The History of Pack Theory
The concept of dominance and pack theory in the canine world is largely based on research collected from studies performed on a pack of unrelated, captive wolves in the 1970s. The results of this research suggested that there was a rigid hierarchy in the pack of wolves. The leaders, ‘Alphas’, had priority access to resources, forcefully maintaining the group structure through displays of aggression to others.
It was then assumed that similar social groupings and violent ‘pack’ dynamics must exist among domestic dogs as well. And the formation of these dog packs was supposedly based on the desire and drive of certain dogs to be the alpha dog of the group.
This theory became very popular despite the fact that dogs and wolves are separated by thousands of years of evolution.
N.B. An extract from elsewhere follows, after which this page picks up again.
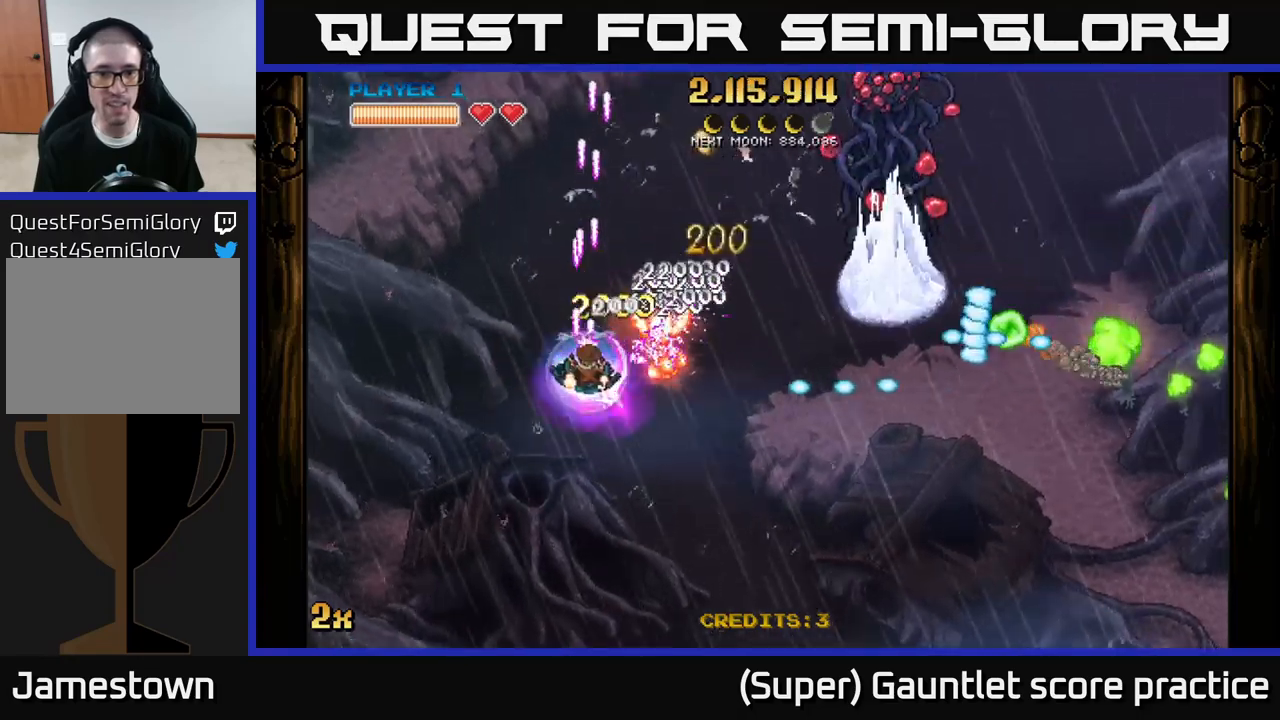
{"buttons": ["A"], "left_stick": "right", "events": [[34, "left_stick", "down-right"], [117, "left_stick", "up"], [200, "left_stick", "up-left"], [500, "left_stick", "right"]]}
And despite the facts that dogs and humans are completely different species. The pack theory was attributed to explain not only the social interactions between dogs, but also between people and dogs and how dogs should be trained.
However, dogs are not wolves. And even if they were, those captive wolf studies have since been renounced by the very scientists who performed them and drew their original conclusions.
What is a True ‘Pack’?
Current scientific research has concluded that in the wild a true natural pack is actually composed of parents and their offspring. This type of pack survives like a human family, in which the parents take the leadership roles and the children follow.
The original study on wolves kept in captivity was skewed by the observation of subjects that were under severe stress. The wolves were forced to live as captives with other unrelated wolves in an unnatural environment, unable to behave as they normally would in a natural familial pack.In fact, these researchers were observing a dysfunctional group of wolves that were using threat and deference displays in order to seek safety and survive within their unnatural captive group.